Given entries section start

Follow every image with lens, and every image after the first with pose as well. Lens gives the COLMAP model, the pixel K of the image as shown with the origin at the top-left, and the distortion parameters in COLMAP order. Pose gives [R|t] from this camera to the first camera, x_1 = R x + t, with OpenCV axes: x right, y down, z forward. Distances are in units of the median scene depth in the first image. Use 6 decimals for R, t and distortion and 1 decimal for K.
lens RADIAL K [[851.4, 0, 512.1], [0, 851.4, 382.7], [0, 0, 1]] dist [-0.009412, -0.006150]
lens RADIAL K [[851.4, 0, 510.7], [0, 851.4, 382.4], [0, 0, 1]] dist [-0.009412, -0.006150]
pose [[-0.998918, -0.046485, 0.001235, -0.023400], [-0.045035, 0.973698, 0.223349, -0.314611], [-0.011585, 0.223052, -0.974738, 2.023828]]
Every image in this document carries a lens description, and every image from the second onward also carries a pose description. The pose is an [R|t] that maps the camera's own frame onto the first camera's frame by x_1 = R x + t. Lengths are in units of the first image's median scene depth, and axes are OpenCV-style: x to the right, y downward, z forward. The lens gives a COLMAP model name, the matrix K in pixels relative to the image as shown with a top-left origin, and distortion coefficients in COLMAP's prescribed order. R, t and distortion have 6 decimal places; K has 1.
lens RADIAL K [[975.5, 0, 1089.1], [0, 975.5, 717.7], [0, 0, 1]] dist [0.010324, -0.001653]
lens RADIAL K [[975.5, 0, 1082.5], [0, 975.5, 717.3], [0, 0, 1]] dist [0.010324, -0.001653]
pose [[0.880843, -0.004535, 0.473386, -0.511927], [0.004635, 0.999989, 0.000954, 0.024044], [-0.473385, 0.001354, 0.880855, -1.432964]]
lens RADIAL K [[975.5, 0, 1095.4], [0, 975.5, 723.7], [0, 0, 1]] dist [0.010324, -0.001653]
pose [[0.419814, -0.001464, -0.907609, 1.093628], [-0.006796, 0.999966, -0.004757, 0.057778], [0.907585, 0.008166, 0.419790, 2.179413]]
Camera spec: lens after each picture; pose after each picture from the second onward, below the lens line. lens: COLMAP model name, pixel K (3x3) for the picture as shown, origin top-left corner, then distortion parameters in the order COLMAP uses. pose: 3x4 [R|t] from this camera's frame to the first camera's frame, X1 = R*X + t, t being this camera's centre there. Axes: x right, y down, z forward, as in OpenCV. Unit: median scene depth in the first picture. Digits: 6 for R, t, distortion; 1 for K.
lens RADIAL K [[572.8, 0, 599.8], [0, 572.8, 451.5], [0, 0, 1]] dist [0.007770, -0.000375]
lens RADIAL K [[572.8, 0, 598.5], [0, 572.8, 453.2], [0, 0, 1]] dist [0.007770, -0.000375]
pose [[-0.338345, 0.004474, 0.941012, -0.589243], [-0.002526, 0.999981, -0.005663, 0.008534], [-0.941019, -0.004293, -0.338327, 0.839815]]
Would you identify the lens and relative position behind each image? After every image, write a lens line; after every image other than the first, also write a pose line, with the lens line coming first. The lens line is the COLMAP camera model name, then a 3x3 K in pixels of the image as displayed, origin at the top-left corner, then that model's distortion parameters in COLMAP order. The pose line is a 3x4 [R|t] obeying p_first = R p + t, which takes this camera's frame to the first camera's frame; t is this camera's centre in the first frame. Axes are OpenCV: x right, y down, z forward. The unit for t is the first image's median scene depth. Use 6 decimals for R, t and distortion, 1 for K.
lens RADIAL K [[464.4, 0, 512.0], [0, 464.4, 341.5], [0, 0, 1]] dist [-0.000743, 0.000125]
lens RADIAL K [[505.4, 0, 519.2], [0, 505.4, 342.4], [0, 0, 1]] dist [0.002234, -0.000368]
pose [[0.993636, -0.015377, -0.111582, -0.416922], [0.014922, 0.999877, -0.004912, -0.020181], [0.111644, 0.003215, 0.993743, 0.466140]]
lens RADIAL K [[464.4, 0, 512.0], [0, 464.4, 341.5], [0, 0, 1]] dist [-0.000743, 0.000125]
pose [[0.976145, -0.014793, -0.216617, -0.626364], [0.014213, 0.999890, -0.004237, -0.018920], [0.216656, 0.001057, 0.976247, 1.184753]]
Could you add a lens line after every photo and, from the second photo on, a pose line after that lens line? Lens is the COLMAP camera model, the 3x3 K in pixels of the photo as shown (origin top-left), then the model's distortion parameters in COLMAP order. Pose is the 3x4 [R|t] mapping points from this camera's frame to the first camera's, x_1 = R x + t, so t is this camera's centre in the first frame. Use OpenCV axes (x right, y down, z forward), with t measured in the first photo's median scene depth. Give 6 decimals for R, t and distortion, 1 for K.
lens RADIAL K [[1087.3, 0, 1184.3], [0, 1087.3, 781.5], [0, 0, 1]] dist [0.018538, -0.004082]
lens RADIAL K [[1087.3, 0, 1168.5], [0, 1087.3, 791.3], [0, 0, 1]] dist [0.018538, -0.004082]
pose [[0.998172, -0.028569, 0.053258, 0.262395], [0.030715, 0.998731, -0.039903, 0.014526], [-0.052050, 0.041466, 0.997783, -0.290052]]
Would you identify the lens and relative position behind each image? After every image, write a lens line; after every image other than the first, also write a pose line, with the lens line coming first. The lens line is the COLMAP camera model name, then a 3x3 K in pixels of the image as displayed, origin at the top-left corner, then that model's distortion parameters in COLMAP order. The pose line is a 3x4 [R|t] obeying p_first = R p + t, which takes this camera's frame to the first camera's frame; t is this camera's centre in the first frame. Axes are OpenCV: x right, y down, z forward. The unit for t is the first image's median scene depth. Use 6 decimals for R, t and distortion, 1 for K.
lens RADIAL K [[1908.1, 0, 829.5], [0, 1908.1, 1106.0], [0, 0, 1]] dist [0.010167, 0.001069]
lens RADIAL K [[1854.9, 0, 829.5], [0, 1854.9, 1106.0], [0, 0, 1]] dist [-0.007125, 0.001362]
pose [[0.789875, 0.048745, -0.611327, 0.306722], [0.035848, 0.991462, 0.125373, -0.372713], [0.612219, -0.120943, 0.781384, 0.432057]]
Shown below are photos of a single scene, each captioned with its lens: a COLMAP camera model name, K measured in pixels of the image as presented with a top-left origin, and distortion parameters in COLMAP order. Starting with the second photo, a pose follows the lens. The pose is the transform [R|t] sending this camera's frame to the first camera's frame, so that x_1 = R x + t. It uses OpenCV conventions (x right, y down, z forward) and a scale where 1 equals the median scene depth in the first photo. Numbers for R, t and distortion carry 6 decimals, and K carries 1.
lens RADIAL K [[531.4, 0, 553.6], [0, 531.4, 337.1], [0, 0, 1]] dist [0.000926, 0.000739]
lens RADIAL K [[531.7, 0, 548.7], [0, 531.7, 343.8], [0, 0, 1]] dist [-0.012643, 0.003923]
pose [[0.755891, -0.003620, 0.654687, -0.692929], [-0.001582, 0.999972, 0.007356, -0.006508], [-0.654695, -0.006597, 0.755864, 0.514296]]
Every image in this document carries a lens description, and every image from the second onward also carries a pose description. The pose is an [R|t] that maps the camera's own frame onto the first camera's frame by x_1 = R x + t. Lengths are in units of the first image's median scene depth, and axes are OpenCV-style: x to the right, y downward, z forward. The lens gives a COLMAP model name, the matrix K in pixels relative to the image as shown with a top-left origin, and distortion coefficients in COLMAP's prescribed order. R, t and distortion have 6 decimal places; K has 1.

Given entries section end

=== Task requirements ===
Every entry above must be reproduced exactly.

=== Written answer ===
Follow every image with lens, and every image after the first with pose as well. Lens gives the COLMAP model, the pixel K of the image as shown with the origin at the top-left, and the distortion parameters in COLMAP order. Pose gives [R|t] from this camera to the first camera, x_1 = R x + t, with OpenCV axes: x right, y down, z forward. Distances are in units of the median scene depth in the first image. Use 6 decimals for R, t and distortion and 1 decimal for K.
lens RADIAL K [[851.4, 0, 512.1], [0, 851.4, 382.7], [0, 0, 1]] dist [-0.009412, -0.006150]
lens RADIAL K [[851.4, 0, 510.7], [0, 851.4, 382.4], [0, 0, 1]] dist [-0.009412, -0.006150]
pose [[-0.998918, -0.046485, 0.001235, -0.023400], [-0.045035, 0.973698, 0.223349, -0.314611], [-0.011585, 0.223052, -0.974738, 2.023828]]
Every image in this document carries a lens description, and every image from the second onward also carries a pose description. The pose is an [R|t] that maps the camera's own frame onto the first camera's frame by x_1 = R x + t. Lengths are in units of the first image's median scene depth, and axes are OpenCV-style: x to the right, y downward, z forward. The lens gives a COLMAP model name, the matrix K in pixels relative to the image as shown with a top-left origin, and distortion coefficients in COLMAP's prescribed order. R, t and distortion have 6 decimal places; K has 1.
lens RADIAL K [[975.5, 0, 1089.1], [0, 975.5, 717.7], [0, 0, 1]] dist [0.010324, -0.001653]
lens RADIAL K [[975.5, 0, 1082.5], [0, 975.5, 717.3], [0, 0, 1]] dist [0.010324, -0.001653]
pose [[0.880843, -0.004535, 0.473386, -0.511927], [0.004635, 0.999989, 0.000954, 0.024044], [-0.473385, 0.001354, 0.880855, -1.432964]]
lens RADIAL K [[975.5, 0, 1095.4], [0, 975.5, 723.7], [0, 0, 1]] dist [0.010324, -0.001653]
pose [[0.419814, -0.001464, -0.907609, 1.093628], [-0.006796, 0.999966, -0.004757, 0.057778], [0.907585, 0.008166, 0.419790, 2.179413]]
Camera spec: lens after each picture; pose after each picture from the second onward, below the lens line. lens: COLMAP model name, pixel K (3x3) for the picture as shown, origin top-left corner, then distortion parameters in the order COLMAP uses. pose: 3x4 [R|t] from this camera's frame to the first camera's frame, X1 = R*X + t, t being this camera's centre there. Axes: x right, y down, z forward, as in OpenCV. Unit: median scene depth in the first picture. Digits: 6 for R, t, distortion; 1 for K.
lens RADIAL K [[572.8, 0, 599.8], [0, 572.8, 451.5], [0, 0, 1]] dist [0.007770, -0.000375]
lens RADIAL K [[572.8, 0, 598.5], [0, 572.8, 453.2], [0, 0, 1]] dist [0.007770, -0.000375]
pose [[-0.338345, 0.004474, 0.941012, -0.589243], [-0.002526, 0.999981, -0.005663, 0.008534], [-0.941019, -0.004293, -0.338327, 0.839815]]
Would you identify the lens and relative position behind each image? After every image, write a lens line; after every image other than the first, also write a pose line, with the lens line coming first. The lens line is the COLMAP camera model name, then a 3x3 K in pixels of the image as displayed, origin at the top-left corner, then that model's distortion parameters in COLMAP order. The pose line is a 3x4 [R|t] obeying p_first = R p + t, which takes this camera's frame to the first camera's frame; t is this camera's centre in the first frame. Axes are OpenCV: x right, y down, z forward. The unit for t is the first image's median scene depth. Use 6 decimals for R, t and distortion, 1 for K.
lens RADIAL K [[464.4, 0, 512.0], [0, 464.4, 341.5], [0, 0, 1]] dist [-0.000743, 0.000125]
lens RADIAL K [[505.4, 0, 519.2], [0, 505.4, 342.4], [0, 0, 1]] dist [0.002234, -0.000368]
pose [[0.993636, -0.015377, -0.111582, -0.416922], [0.014922, 0.999877, -0.004912, -0.020181], [0.111644, 0.003215, 0.993743, 0.466140]]
lens RADIAL K [[464.4, 0, 512.0], [0, 464.4, 341.5], [0, 0, 1]] dist [-0.000743, 0.000125]
pose [[0.976145, -0.014793, -0.216617, -0.626364], [0.014213, 0.999890, -0.004237, -0.018920], [0.216656, 0.001057, 0.976247, 1.184753]]
Could you add a lens line after every photo and, from the second photo on, a pose line after that lens line? Lens is the COLMAP camera model, the 3x3 K in pixels of the photo as shown (origin top-left), then the model's distortion parameters in COLMAP order. Pose is the 3x4 [R|t] mapping points from this camera's frame to the first camera's, x_1 = R x + t, so t is this camera's centre in the first frame. Use OpenCV axes (x right, y down, z forward), with t measured in the first photo's median scene depth. Give 6 decimals for R, t and distortion, 1 for K.
lens RADIAL K [[1087.3, 0, 1184.3], [0, 1087.3, 781.5], [0, 0, 1]] dist [0.018538, -0.004082]
lens RADIAL K [[1087.3, 0, 1168.5], [0, 1087.3, 791.3], [0, 0, 1]] dist [0.018538, -0.004082]
pose [[0.998172, -0.028569, 0.053258, 0.262395], [0.030715, 0.998731, -0.039903, 0.014526], [-0.052050, 0.041466, 0.997783, -0.290052]]
Would you identify the lens and relative position behind each image? After every image, write a lens line; after every image other than the first, also write a pose line, with the lens line coming first. The lens line is the COLMAP camera model name, then a 3x3 K in pixels of the image as displayed, origin at the top-left corner, then that model's distortion parameters in COLMAP order. The pose line is a 3x4 [R|t] obeying p_first = R p + t, which takes this camera's frame to the first camera's frame; t is this camera's centre in the first frame. Axes are OpenCV: x right, y down, z forward. The unit for t is the first image's median scene depth. Use 6 decimals for R, t and distortion, 1 for K.
lens RADIAL K [[1908.1, 0, 829.5], [0, 1908.1, 1106.0], [0, 0, 1]] dist [0.010167, 0.001069]
lens RADIAL K [[1854.9, 0, 829.5], [0, 1854.9, 1106.0], [0, 0, 1]] dist [-0.007125, 0.001362]
pose [[0.789875, 0.048745, -0.611327, 0.306722], [0.035848, 0.991462, 0.125373, -0.372713], [0.612219, -0.120943, 0.781384, 0.432057]]
Shown below are photos of a single scene, each captioned with its lens: a COLMAP camera model name, K measured in pixels of the image as presented with a top-left origin, and distortion parameters in COLMAP order. Starting with the second photo, a pose follows the lens. The pose is the transform [R|t] sending this camera's frame to the first camera's frame, so that x_1 = R x + t. It uses OpenCV conventions (x right, y down, z forward) and a scale where 1 equals the median scene depth in the first photo. Numbers for R, t and distortion carry 6 decimals, and K carries 1.
lens RADIAL K [[531.4, 0, 553.6], [0, 531.4, 337.1], [0, 0, 1]] dist [0.000926, 0.000739]
lens RADIAL K [[531.7, 0, 548.7], [0, 531.7, 343.8], [0, 0, 1]] dist [-0.012643, 0.003923]
pose [[0.755891, -0.003620, 0.654687, -0.692929], [-0.001582, 0.999972, 0.007356, -0.006508], [-0.654695, -0.006597, 0.755864, 0.514296]]
Every image in this document carries a lens description, and every image from the second onward also carries a pose description. The pose is an [R|t] that maps the camera's own frame onto the first camera's frame by x_1 = R x + t. Lengths are in units of the first image's median scene depth, and axes are OpenCV-style: x to the right, y downward, z forward. The lens gives a COLMAP model name, the matrix K in pixels relative to the image as shown with a top-left origin, and distortion coefficients in COLMAP's prescribed order. R, t and distortion have 6 decimal places; K has 1.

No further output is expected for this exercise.